La izquierda española se impuso al bloque de la derecha en las elecciones generales, y quedó a un paso de conseguir la mayoría parlamentaria necesaria para llegar a La Moncloa. El Partido Socialista Obrero Español (PSOE) que conduce el presidente del Gobierno, Pedro Sánchez, recuperó la centralidad del escenario político, y fue la fuerza más votada con un 28,7% de los votos. Un resultado que le otorga 123 escaños en el Congreso de los Diputados. Unidas Podemos logró una ligera remontada en relación a las últimas encuestas anteriores a los comicios, y obtuvo el 14,3% de los votos, lo que equivale a 42 legisladores. La suma de ambas fuerzas consigue 165 escaños, y quedará a once de la mayoría absoluta, que podrá conformar con el apoyo del Partido Nacionalista Vasco (PNV) y otros grupos pequeños.
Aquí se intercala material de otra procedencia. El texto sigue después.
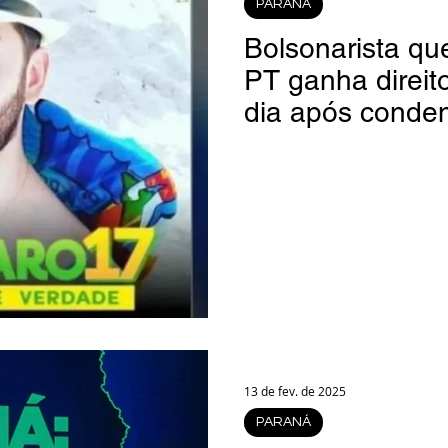
PARANÁ
rsiglia
(Im)pertinências
Economia
Bolsonarista qu
PT ganha direito
dia após conde
Fama-Celebridades
Coluna Beto Nabhan
Bisbi Diversidade
Bisbi Investigativo
13 de fev. de 2025
PARANÁ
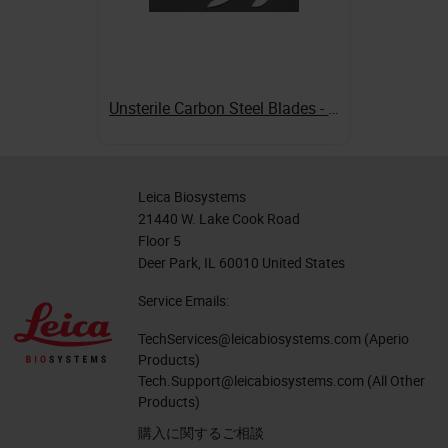
Unsterile Carbon Steel Blades - Point and Blunt Tipped
Leica Biosystems
21440 W. Lake Cook Road
Floor 5
Deer Park, IL 60010 United States
Service Emails:
TechServices@leicabiosystems.com
(Aperio
Products)
Tech.Support@leicabiosystems.com
(All Other
Products)
購入に関するご相談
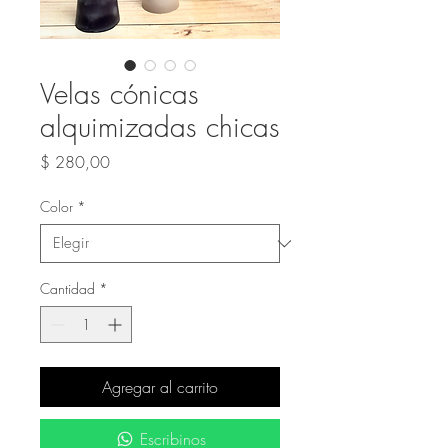
Velas cónicas
alquimizadas chicas
Precio
$ 280,00
Color
*
Cantidad
*
Agregar al carrito
Escribinos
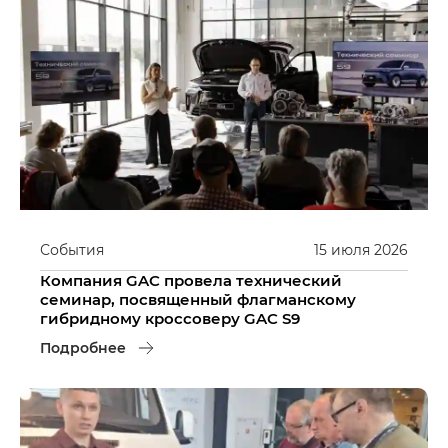
События
15
июля
2026
Компания GAC провела технический
семинар, посвященный флагманскому
гибридному кроссоверу GAC S9
Подробнее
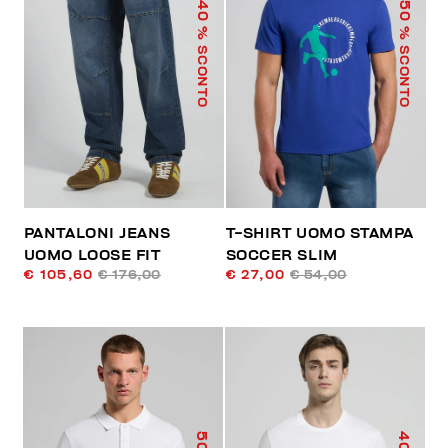
40
50
% SCONTO
% SCONTO
PANTALONI JEANS
T-SHIRT UOMO STAMPA
UOMO LOOSE FIT
SOCCER SLIM
€ 105,60
€ 176,00
€ 27,00
€ 54,00
50
40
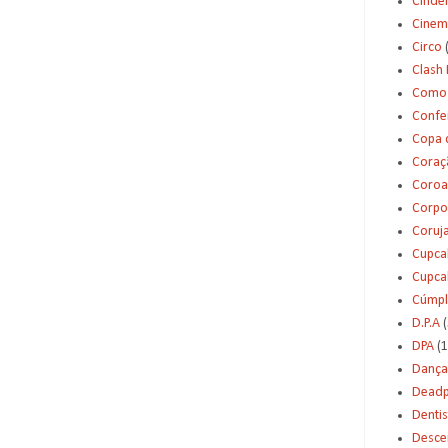
Cinde
Cinem
Circo
Clash 
Como 
Confei
Copa 
Coraç
Coroa
Corpo
Coruj
Cupca
Cupca
Cúmpl
D.P.A
(
DPA
(1
Dança
Deadp
Dentis
Desce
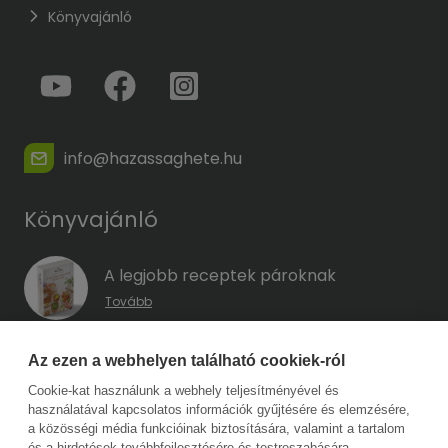
Könyvajánló
info@hazassaghete.hu
Könyvajánló
A legjobb receptek pároknak
Tovább
A hűség kódja – Hogyan előzd meg a
Az ezen a webhelyen található cookiek-ról
megcsalást, mielőtt még eszedbe jutott
Cookie-kat használunk a webhely teljesítményével és
volna?
használatával kapcsolatos információk gyűjtésére és elemzésére,
Tovább
a közösségi média funkcióinak biztosítására, valamint a tartalom
és a hirdetések továbbfejlesztésére és testreszabására.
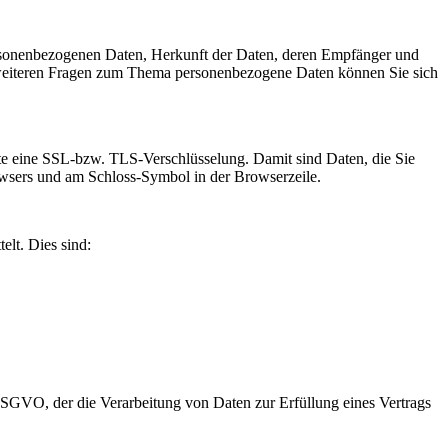
ersonenbezogenen Daten, Herkunft der Daten, deren Empfänger und
 weiteren Fragen zum Thema personenbezogene Daten können Sie sich
site eine SSL-bzw. TLS-Verschlüsselung. Damit sind Daten, die Sie
Browsers und am Schloss-Symbol in der Browserzeile.
elt. Dies sind:
 DSGVO, der die Verarbeitung von Daten zur Erfüllung eines Vertrags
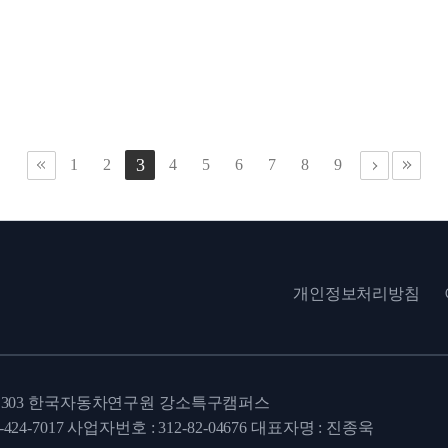
3
1
2
4
5
6
7
8
9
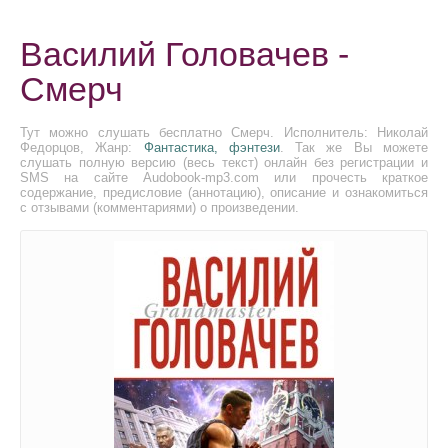
Василий Головачев -
Смерч
Тут можно слушать бесплатно Смерч. Исполнитель: Николай
Федорцов, Жанр:
Фантастика, фэнтези
. Так же Вы можете
слушать полную версию (весь текст) онлайн без регистрации и
SMS на сайте Audobook-mp3.com или прочесть краткое
содержание, предисловие (аннотацию), описание и ознакомиться
с отзывами (комментариями) о произведении.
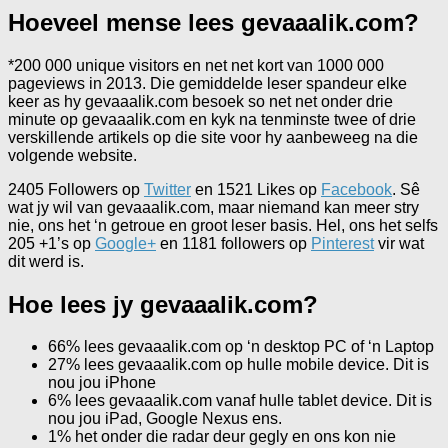
Hoeveel mense lees gevaaalik.com?
*200 000 unique visitors en net net kort van 1000 000
pageviews in 2013. Die gemiddelde leser spandeur elke
keer as hy gevaaalik.com besoek so net net onder drie
minute op gevaaalik.com en kyk na tenminste twee of drie
verskillende artikels op die site voor hy aanbeweeg na die
volgende website.
2405 Followers op
Twitter
en 1521 Likes op
Facebook
. Sê
wat jy wil van gevaaalik.com, maar niemand kan meer stry
nie, ons het ‘n getroue en groot leser basis. Hel, ons het selfs
205 +1’s op
Google+
en 1181 followers op
Pinterest
vir wat
dit werd is.
Hoe lees jy gevaaalik.com?
66% lees gevaaalik.com op ‘n desktop PC of ‘n Laptop
27% lees gevaaalik.com op hulle mobile device. Dit is
nou jou iPhone
6% lees gevaaalik.com vanaf hulle tablet device. Dit is
nou jou iPad, Google Nexus ens.
1% het onder die radar deur gegly en ons kon nie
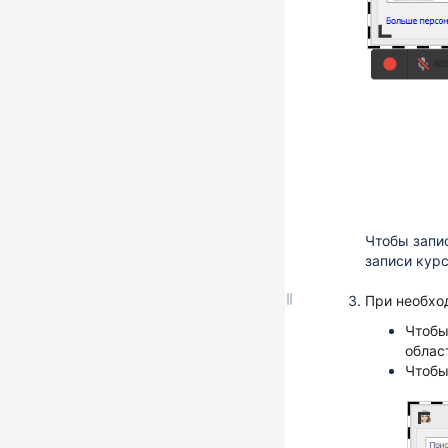
Чтобы запи
записи кур
При необхо
Чтобы
облас
Чтобы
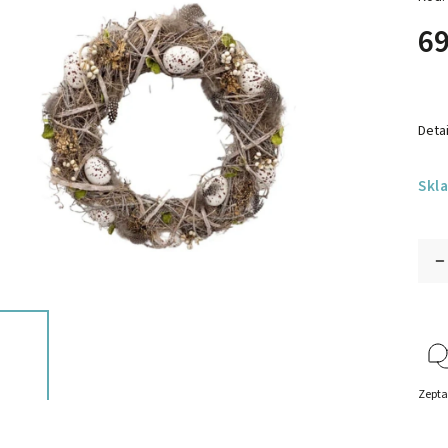
69
Detai
Skl
Zepta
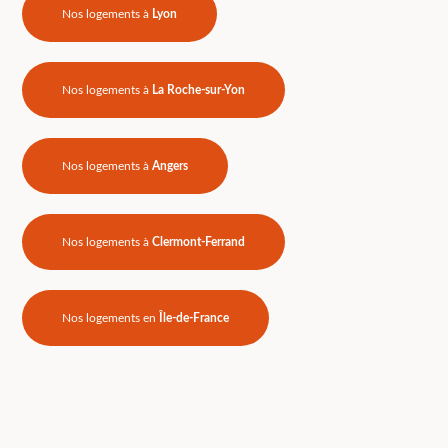
Nos logements à
Lyon
Nos logements à
La Roche-sur-Yon
Nos logements à
Angers
Nos logements à
Clermont-Ferrand
Nos logements en
Île-de-France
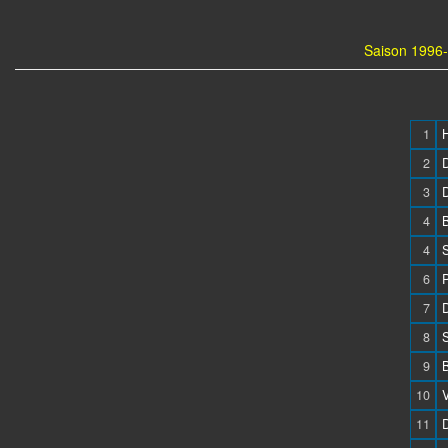
Saison 1996-
1
2
3
4
4
6
P
7
8
S
9
10
11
Una aritmética que le permite prescindir de las fuerzas soberanistas de Cataluña.
Qué significa el triunfo de Pedro Sánchez
Los principales medios de comunicación españoles escribieron titulares que otorgaban la victoria al PSOE, y auguraban un gobierno junto a UP. El líder de la fuerza morada incluso llamó a Pedro Sánchez para felicitarlo y le transmitió su deseo de formar una coalición de fuerzas progresistas. Sin embargo, el propio ganador y candidato socialista a la presidencia del Gobierno, no fue tan claro. Ante una nutrida militancia en la sede socialista de la ciudad de Madrid, Sánchez no mencionó a UP, y dio respuestas ambiguas sobre a quién le propondría formar gobierno.
A los pocos minutos de comenzar su discurso, y después de agradecerle a los siete millones de españoles que apoyaron al PSOE en los comicios, Sánchez fue interrumpido por la militancia al grito de, “con Rivera, no; con Rivera, no”, en referencia a la posibilidad de que se realice un pacto con Ciudadanos, tal como quisiera el establishment del país ibérico. La respuesta del mandatario fue un tibio, “creo que ha quedado bastante claro”, en referencia a su declaración en el debate televisivo de esta semana, cuando dijo que no estaba en sus planes pactar con Rivera.
Más adelante, Sánchez aseguró que el socialismo gobernará España, y dijo que tendería la mano a todas las fuerzas políticas para avanzar en las medidas de izquierda que el socialismo representa. En ese momento, la militancia volvió a expresar enfurecida “con Rivera, no; con Rivera, no”, y Sánchez los contuvo diciéndoles, “los he escuchado, los he escuchado”.
El Partido Popular (PP), la principal fuerza de la derecha, sufrió una derrota histórica. Aunque fue el segundo partido más votado, obtuvo un 16,7% de apoyos, consiguió 66 escaños, menos de la mitad que en los comicios anteriores, y marcó el peor resultado desde su fundación en 1989. Ciudadanos fue el tercer partido más votado aunque mordiéndole los talones a Pablo Casado, y marcando un gran crecimiento en relación a las elecciones del 2016. El total de votos que consiguió fue de 15,8, que le otorga la suma nada despreciable de 57 escaños.
Por su parte, la ultraderecha Vox hará su inquietante ingreso al Congreso español con un total de 24 diputados, menos del que anunciaban las encuestas de los últimos días, y el aire de euforia que circulaba en las redes sociales y mitines de la fuerza que lidera Santiago Abascal. Desde un escenario en la capital española, el jefe de Vox dejó en evidencia su disconformidad con los resultados, pero prometió que ese sería solo el comienzo de la historia de Vox en la nación.